───── Records for this task ─────
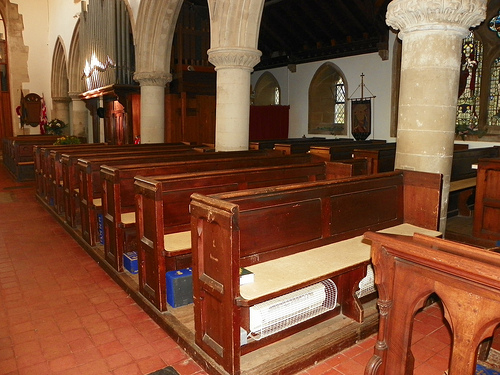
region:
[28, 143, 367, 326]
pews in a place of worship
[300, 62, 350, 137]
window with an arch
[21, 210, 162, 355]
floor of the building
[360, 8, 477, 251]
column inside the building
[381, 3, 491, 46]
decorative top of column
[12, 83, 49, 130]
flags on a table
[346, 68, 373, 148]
─────
───── Records for this task ─────
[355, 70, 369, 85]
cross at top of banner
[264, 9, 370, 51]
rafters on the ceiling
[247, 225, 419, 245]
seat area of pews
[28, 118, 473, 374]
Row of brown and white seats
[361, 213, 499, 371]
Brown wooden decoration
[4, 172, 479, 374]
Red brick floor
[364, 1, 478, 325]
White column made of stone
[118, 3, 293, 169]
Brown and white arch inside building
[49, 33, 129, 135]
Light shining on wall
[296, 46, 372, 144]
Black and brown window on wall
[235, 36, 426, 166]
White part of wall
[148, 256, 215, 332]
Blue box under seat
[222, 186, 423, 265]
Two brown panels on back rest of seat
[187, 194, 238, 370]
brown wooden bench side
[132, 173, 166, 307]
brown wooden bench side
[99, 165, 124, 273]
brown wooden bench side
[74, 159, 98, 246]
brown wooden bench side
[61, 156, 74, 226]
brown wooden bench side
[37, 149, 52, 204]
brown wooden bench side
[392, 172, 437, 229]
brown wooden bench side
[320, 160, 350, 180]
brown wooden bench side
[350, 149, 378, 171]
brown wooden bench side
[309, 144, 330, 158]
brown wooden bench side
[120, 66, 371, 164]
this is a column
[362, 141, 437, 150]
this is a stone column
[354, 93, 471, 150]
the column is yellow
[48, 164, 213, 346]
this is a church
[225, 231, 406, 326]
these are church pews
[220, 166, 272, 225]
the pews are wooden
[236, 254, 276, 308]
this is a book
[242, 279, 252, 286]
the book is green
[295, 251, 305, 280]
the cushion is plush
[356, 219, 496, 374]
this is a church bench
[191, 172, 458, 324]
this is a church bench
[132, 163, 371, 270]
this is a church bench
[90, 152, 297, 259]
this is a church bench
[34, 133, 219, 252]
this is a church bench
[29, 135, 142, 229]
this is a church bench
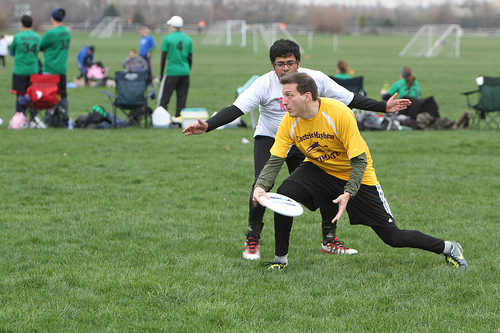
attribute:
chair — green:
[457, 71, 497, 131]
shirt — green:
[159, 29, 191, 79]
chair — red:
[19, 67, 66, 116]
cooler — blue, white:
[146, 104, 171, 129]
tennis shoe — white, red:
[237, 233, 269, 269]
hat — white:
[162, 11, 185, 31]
─────
───── Records for this task ─────
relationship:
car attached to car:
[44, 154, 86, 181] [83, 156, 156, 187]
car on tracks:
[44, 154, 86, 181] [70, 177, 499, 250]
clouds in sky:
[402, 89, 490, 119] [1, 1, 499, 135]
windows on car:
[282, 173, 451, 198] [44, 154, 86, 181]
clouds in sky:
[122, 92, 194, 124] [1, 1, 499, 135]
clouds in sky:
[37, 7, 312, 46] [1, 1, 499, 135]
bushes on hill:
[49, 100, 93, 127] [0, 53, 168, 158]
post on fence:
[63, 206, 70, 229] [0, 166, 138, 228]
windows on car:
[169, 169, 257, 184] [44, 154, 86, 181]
─────
_Your instructions_
Lay out the entry lines as a Markdown table with the columns Row and Line, numbering each line and leaving out blank lines. Begin at the line that contains "[361, 213, 499, 371]", and stop after the line that contains "Black and brown window on wall".

_Completed task_
| Row | Line |
|---|---|
| 1 | [361, 213, 499, 371] |
| 2 | Brown wooden decoration |
| 3 | [4, 172, 479, 374] |
| 4 | Red brick floor |
| 5 | [364, 1, 478, 325] |
| 6 | White column made of stone |
| 7 | [118, 3, 293, 169] |
| 8 | Brown and white arch inside building |
| 9 | [49, 33, 129, 135] |
| 10 | Light shining on wall |
| 11 | [296, 46, 372, 144] |
| 12 | Black and brown window on wall |